Building TextQL — an LLM-Powered Text-to-SQL Pipeline
> September 5, 2024
TextQL is an open-source project from org45 that turns plain English into SQL queries. You describe what you want, and TextQL generates the SQL, runs it, and returns the results — no SQL knowledge required. This post walks through the pipeline architecture and the prompt engineering decisions that made it work reliably.
> Why Text-to-SQL is Hard
LLMs can write SQL, but making them write *correct* SQL for *your specific schema* is the challenge:
- They hallucinate table and column names
- They use the wrong JOIN type when the schema is ambiguous
- They produce valid SQL that answers the wrong question
- They format output inconsistently, making parsing brittle
The solution is structured prompting + schema injection + output validation.
> The Pipeline
User query → Schema injection → Prompt construction → Gemini → SQL extraction → Validation → Execution → Result> FastAPI Backend
from fastapi import FastAPI, HTTPException
from pydantic import BaseModel
import google.generativeai as genai
import sqlalchemy
app = FastAPI()
genai.configure(api_key=GEMINI_API_KEY)
model = genai.GenerativeModel("gemini-1.5-flash")
class QueryRequest(BaseModel):
question: str
database_url: str
@app.post("/query")
async def run_query(req: QueryRequest):
schema = get_schema(req.database_url)
sql = generate_sql(req.question, schema)
results = execute_sql(req.database_url, sql)
return {"sql": sql, "results": results}> Schema Injection
The LLM needs to know the exact schema — table names, column names, and types:
def get_schema(database_url: str) -> str:
engine = sqlalchemy.create_engine(database_url)
inspector = sqlalchemy.inspect(engine)
lines = []
for table_name in inspector.get_table_names():
columns = inspector.get_columns(table_name)
col_defs = ", ".join(f"{c['name']} {c['type']}" for c in columns)
lines.append(f"CREATE TABLE {table_name} ({col_defs});")
return "\n".join(lines)Injecting the actual schema (not a description of it) dramatically reduces hallucination.
> Prompt Engineering
The prompt structure that worked best follows a few rules: provide the schema, give a clear instruction, demand a specific output format, and show one example:
def build_prompt(question: str, schema: str) -> str:
return f"""You are a SQL expert. Given the following database schema, write a SQL query that answers the user's question.
SCHEMA:
{schema}
RULES:
- Return ONLY the SQL query, no explanation.
- Wrap the SQL in <sql> tags.
- Use only table and column names that appear in the schema above.
- Prefer simple queries over complex ones.
EXAMPLE:
Question: How many users signed up last month?
<sql>SELECT COUNT(*) FROM users WHERE created_at >= DATE_TRUNC('month', NOW() - INTERVAL '1 month') AND created_at < DATE_TRUNC('month', NOW());</sql>
Question: {question}
"""The `<sql>` tags make extraction trivial and reliable:
import re
def extract_sql(response_text: str) -> str:
match = re.search(r"<sql>(.*?)</sql>", response_text, re.DOTALL)
if not match:
raise ValueError("LLM did not return SQL in expected format")
return match.group(1).strip()> SQL Validation Before Execution
Never execute LLM-generated SQL without validation. We use SQLAlchemy's text() with a dry-run explain:
def validate_sql(database_url: str, sql: str) -> None:
engine = sqlalchemy.create_engine(database_url)
with engine.connect() as conn:
conn.execute(sqlalchemy.text(f"EXPLAIN {sql}"))This catches hallucinated table names before they hit production data.
> Executing and Returning Results
def execute_sql(database_url: str, sql: str) -> list[dict]:
validate_sql(database_url, sql)
engine = sqlalchemy.create_engine(database_url)
with engine.connect() as conn:
result = conn.execute(sqlalchemy.text(sql))

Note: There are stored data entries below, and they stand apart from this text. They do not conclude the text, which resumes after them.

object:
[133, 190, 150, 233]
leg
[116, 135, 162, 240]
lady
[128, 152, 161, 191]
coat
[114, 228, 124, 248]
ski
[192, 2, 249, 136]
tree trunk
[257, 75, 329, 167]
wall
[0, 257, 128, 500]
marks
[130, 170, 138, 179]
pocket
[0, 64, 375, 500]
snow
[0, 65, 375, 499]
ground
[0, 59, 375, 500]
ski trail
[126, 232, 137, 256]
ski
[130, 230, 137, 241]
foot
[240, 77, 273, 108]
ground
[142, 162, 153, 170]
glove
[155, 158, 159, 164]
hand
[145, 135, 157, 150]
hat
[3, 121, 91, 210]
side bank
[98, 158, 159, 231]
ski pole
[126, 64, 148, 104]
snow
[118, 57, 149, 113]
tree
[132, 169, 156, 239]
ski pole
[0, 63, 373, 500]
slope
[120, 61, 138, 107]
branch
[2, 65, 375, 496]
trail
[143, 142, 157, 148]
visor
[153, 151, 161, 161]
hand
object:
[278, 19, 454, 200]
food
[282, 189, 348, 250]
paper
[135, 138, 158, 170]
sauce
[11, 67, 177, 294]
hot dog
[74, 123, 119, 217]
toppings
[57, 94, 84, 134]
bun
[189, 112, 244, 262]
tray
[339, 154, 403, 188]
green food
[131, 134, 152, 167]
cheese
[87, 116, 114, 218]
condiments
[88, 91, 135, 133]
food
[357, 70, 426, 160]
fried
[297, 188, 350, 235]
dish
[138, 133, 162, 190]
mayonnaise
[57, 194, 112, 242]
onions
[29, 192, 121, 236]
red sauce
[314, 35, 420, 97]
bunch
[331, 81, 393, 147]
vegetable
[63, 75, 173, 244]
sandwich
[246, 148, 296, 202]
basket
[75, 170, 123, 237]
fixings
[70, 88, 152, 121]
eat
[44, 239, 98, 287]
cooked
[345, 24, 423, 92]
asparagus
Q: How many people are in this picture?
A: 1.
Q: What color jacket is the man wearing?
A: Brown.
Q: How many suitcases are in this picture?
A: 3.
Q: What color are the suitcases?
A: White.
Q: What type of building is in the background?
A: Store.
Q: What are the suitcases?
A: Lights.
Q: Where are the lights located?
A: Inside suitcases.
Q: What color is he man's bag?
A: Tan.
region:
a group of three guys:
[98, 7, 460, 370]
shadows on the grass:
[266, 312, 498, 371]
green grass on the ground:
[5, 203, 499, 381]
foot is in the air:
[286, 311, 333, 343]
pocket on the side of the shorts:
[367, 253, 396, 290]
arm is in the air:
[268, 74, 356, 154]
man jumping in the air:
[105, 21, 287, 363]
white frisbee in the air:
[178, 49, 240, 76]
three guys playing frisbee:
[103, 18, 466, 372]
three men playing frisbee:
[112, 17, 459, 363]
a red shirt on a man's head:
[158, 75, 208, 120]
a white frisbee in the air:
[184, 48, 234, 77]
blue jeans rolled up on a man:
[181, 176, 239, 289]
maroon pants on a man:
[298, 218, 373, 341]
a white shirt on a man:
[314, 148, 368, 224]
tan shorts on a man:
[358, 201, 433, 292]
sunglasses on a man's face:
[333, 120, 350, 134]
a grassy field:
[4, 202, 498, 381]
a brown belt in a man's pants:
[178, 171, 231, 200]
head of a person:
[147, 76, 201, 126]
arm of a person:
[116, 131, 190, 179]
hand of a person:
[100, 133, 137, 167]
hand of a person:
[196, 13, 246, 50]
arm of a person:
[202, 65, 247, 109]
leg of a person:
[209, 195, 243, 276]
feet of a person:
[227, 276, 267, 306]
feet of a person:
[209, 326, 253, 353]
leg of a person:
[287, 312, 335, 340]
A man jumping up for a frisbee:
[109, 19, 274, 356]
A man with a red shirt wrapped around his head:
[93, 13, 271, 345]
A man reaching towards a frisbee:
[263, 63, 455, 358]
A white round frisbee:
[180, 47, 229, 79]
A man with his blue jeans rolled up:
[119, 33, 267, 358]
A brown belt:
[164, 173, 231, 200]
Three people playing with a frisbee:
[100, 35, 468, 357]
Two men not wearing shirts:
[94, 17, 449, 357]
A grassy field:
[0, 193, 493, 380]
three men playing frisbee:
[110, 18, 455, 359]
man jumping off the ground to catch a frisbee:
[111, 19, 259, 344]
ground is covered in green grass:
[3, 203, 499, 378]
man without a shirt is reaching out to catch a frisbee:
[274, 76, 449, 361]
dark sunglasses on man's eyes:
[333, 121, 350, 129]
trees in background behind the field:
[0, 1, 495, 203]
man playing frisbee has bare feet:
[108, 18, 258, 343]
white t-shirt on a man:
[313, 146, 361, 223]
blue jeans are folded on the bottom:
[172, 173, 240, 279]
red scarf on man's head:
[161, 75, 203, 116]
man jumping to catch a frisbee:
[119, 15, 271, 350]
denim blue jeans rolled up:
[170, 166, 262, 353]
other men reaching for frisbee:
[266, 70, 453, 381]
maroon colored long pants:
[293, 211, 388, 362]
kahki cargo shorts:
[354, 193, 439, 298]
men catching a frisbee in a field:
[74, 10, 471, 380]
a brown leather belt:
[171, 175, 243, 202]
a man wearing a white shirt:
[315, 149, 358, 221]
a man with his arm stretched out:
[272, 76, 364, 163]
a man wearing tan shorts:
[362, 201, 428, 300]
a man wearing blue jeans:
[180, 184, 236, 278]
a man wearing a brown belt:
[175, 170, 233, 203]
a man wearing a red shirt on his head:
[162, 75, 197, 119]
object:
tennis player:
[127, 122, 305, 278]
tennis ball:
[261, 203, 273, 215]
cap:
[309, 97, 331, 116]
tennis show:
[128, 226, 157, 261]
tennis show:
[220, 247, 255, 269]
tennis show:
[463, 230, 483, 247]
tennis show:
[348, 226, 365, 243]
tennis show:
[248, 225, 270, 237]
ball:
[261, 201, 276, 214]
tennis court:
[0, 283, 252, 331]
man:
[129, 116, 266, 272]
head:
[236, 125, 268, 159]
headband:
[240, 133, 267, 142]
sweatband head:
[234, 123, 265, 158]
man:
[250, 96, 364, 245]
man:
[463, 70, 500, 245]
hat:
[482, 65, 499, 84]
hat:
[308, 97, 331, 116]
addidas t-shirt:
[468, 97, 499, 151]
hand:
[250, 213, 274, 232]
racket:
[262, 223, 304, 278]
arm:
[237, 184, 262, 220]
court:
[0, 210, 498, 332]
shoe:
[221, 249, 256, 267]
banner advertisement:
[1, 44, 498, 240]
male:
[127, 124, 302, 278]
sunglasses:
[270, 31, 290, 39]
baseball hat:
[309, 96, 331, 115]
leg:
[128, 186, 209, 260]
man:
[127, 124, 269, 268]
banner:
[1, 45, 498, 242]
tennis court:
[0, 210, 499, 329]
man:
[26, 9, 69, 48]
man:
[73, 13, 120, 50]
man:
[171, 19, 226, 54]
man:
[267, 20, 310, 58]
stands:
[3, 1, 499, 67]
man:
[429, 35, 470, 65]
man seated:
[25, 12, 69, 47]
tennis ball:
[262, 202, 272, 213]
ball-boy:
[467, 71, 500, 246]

return [dict(row._mapping) for row in result.fetchall()]> Results on a Sample Dataset
Testing TextQL on a 10-table e-commerce database with 50 natural language questions:
- **Correct SQL generated**: 82%
- **Schema hallucination rate**: 4% (down from 31% without schema injection)
- **Average response time**: 1.1s (Gemini Flash)
The 18% failure cases were mostly ambiguous questions where even a human would need clarification.
> Lessons Learned
- **Schema injection is the single most impactful prompt technique** for text-to-SQL.
- **Structured output tags** (`<sql>`) are more reliable than asking the model to "only output SQL".
- **Always validate before executing** — an `EXPLAIN` is cheap; a bad query on production data is not.
- **Short, fast models often outperform larger ones** for well-structured prompts — Gemini Flash matched Flash 1.5 Pro on this task.
TextQL is open source under org45. Contributions welcome.